Top diplomats of South Korea and the United States held a phone conversation on Monday over a summit between the Democratic People's Republic of Korea (DPRK) and the United States that got back on track over the weekend.
South Korean Foreign Minister Kang Kyung-wha talked over the phone with U.S. Secretary of State Mike Pompeo for about 15 minutes in the morning, according to Seoul's foreign ministry.
Kang and Pompeo exchanged opinions over the recent progress in the DPRK-U.S. summit, including the visit by Kim Yong Chol, vice chairman of the ruling Workers' Party of Korea Central Committee of the DPRK, to Washington to meet U.S. President Donald Trump.
After meeting with the ranking DPRK official, Trump said Friday that he will meet top DPRK leader Kim Jong Un on June 12 in Singapore as originally scheduled.
The DPRK official, who held a two-day meeting with Pompeo in New York before heading to Washington, delivered the DPRK leader's personal letter to the U.S. president.

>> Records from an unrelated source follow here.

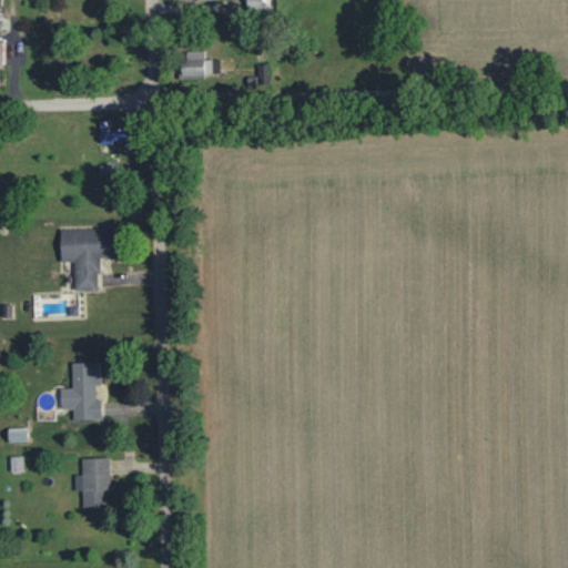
[(271,10),(270,0),(246,0),(247,10),(271,10)]
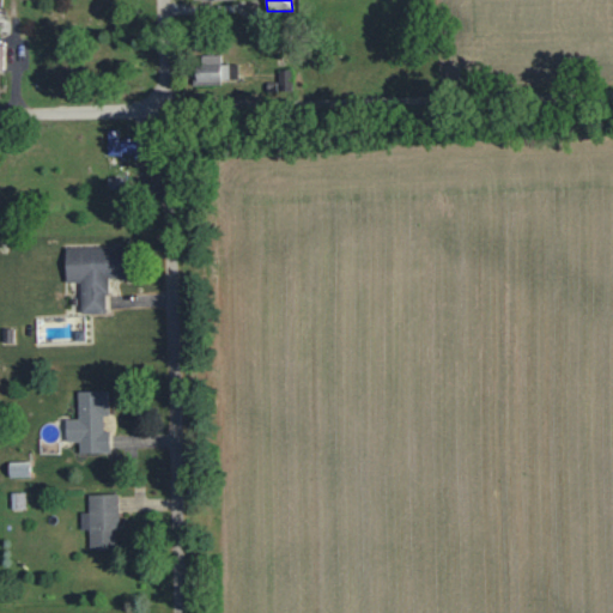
[(237,65),(222,65),(220,55),(201,55),(201,67),(192,67),(193,86),(223,85),(223,80),(238,79),(237,65)]
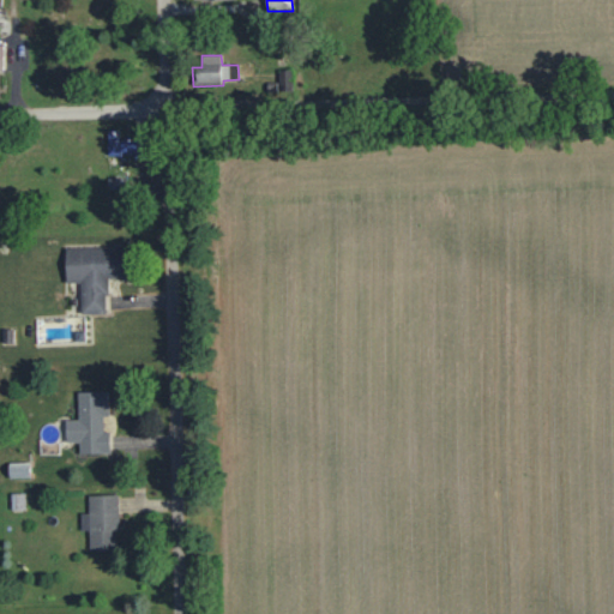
[(108,156),(134,155),(134,160),(146,160),(146,138),(119,139),(119,130),(107,131),(108,156)]
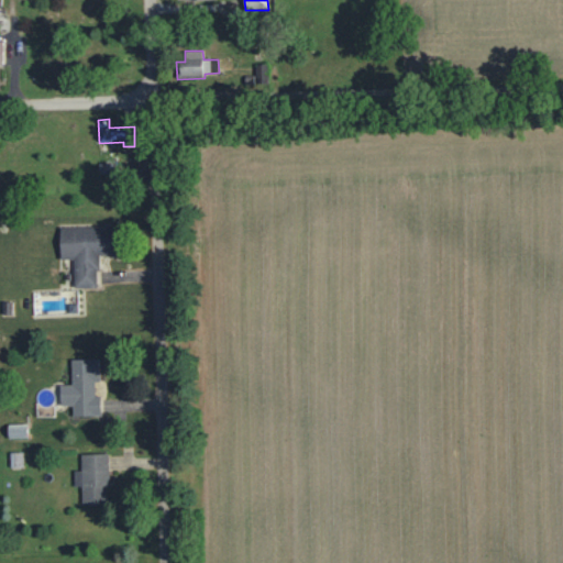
[(61,225),(61,258),(73,258),(73,287),(98,286),(98,254),(116,254),(116,225),(61,225)]
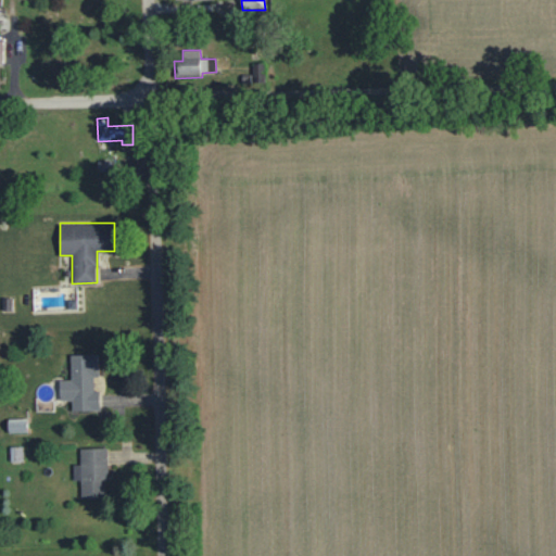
[(70,354),(71,379),(59,379),(60,400),(71,400),(72,411),(97,409),(97,376),(99,376),(99,353),(70,354)]
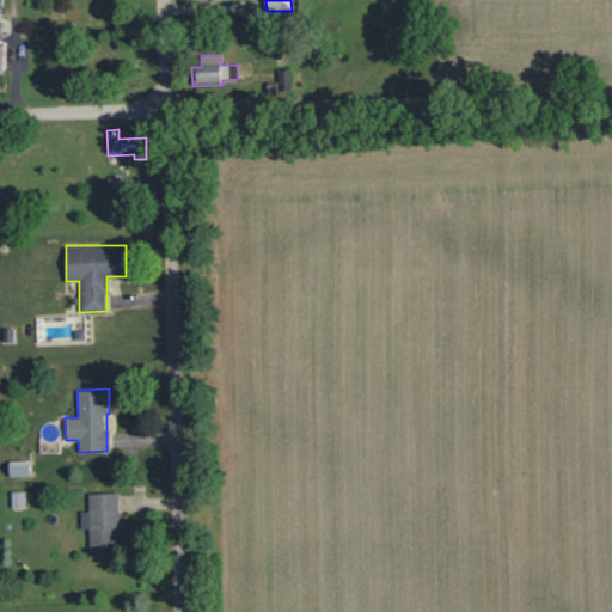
[(8,476),(29,475),(29,460),(8,460),(8,476)]
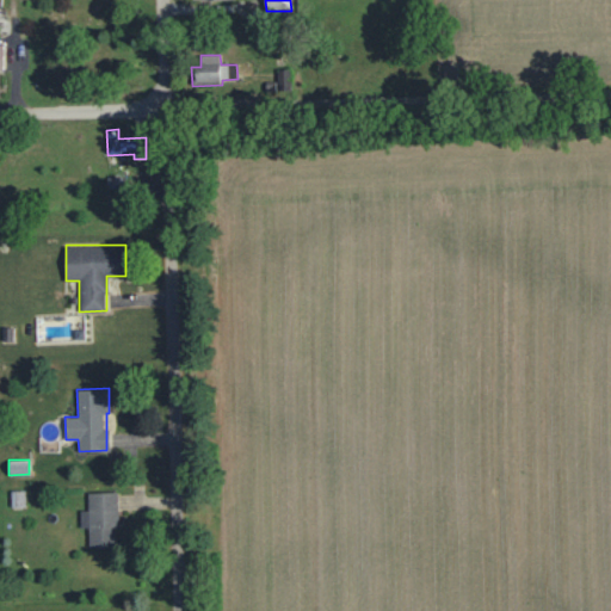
[(117,492),(88,492),(88,510),(80,511),(80,528),(88,528),(88,545),(118,545),(117,492)]
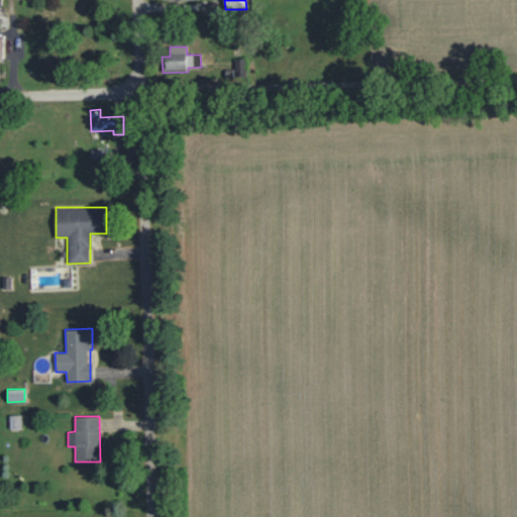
All buildings are outlined.
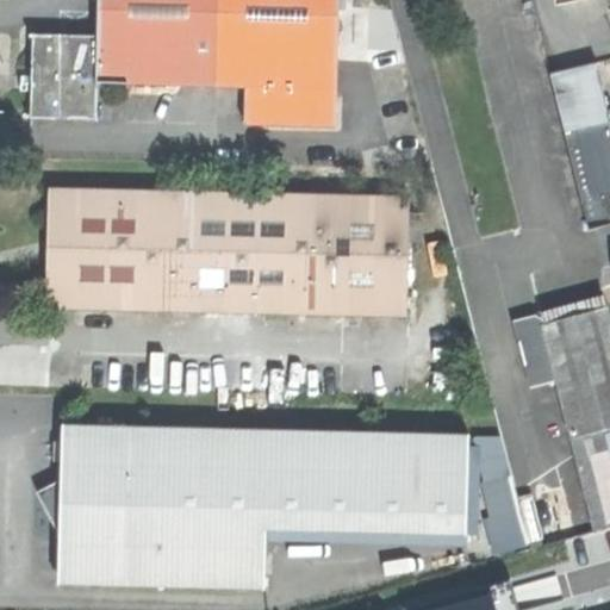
[(97,83),(217,87),(219,0),(97,0),(97,37),(32,35),(31,78),(20,78),(19,92),(31,92),(31,119),(95,120),(97,83)]
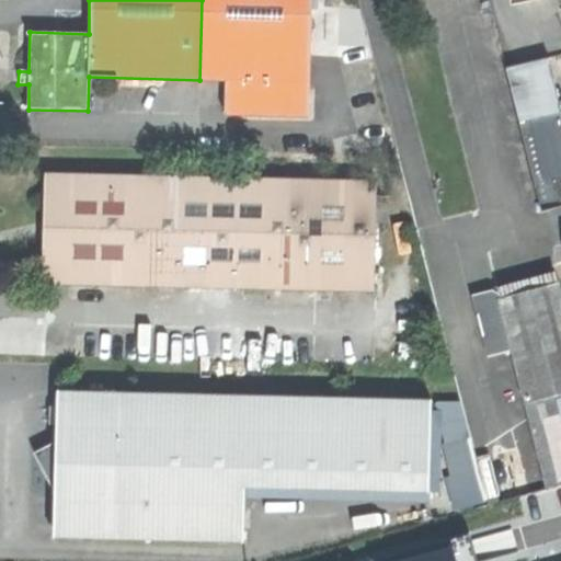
[(311,0),(202,0),(199,80),(227,80),(227,114),(309,116),(311,0)]
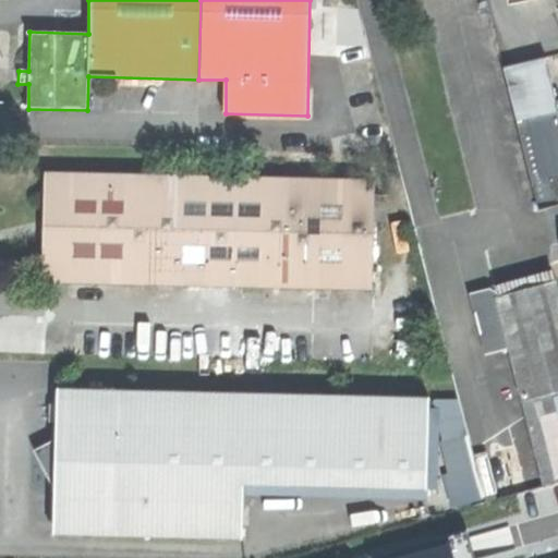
[(557,110),(530,117),(543,174),(548,173),(557,170),(557,110)]
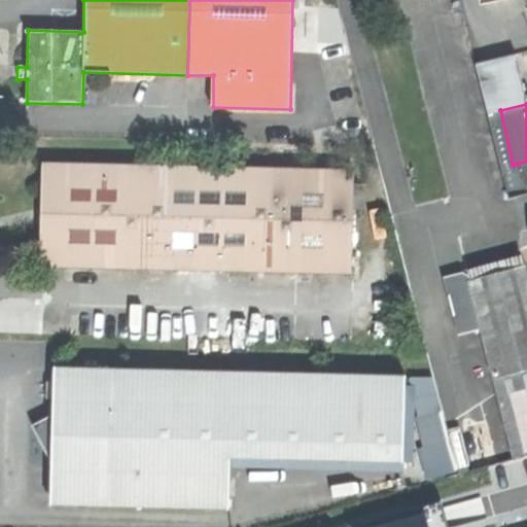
[(525,194),(518,164),(513,165),(500,110),(490,113),(510,197),(525,194)]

The foreign ministers of Seoul and Washington made an in-depth discussion on how to prepare for the DPRK-U.S. summit successfully, agreeing to seek ways through close consultations to achieve a complete denuclearization and a lasting peace settlement on the Korean Peninsula.
Meanwhile, an unnamed official of the presidential Blue House of South Korea told local reporters that Seoul and Washington have been closely communicating over the DPRK-U.S. summit.
Asked about whether to hold the three-way summit in Singapore between South Korea, the DPRK and the United States after the first-ever DPRK-U.S. summit on June 12, the Blue House official said South Korea had yet to launch preparations for the three-party summit.
South Korean President Moon Jae-in said recently that he had anticipation for the three-way summit to be held to declare an official end to the 1950-53 Korean War. The Korean Peninsula remains technically at war as the Korean War ended with an armistice.
After the April 27 inter-Korean summit, Moon and Kim agreed to complete denuclearization of the Korean Peninsula and turn the current armistice agreement to a peace treaty by the end of this year.
The back-on-track summit between Pyongyang and Washington followed recent twists and turns and the whirlwind of diplomacy.
Trump abruptly cancelled his meeting with the DPRK leader in May, but the DPRK said the country was ready to sit down with the United States any time in any manner.
Trump reversed course soon after, saying both sides wanted the meeting to happen and it could still go ahead after productive talks.
Multi-track talks between officials from the DPRK and the United States had been held last week in New York, the inter-Korean border village of Panmunjom and Singapore.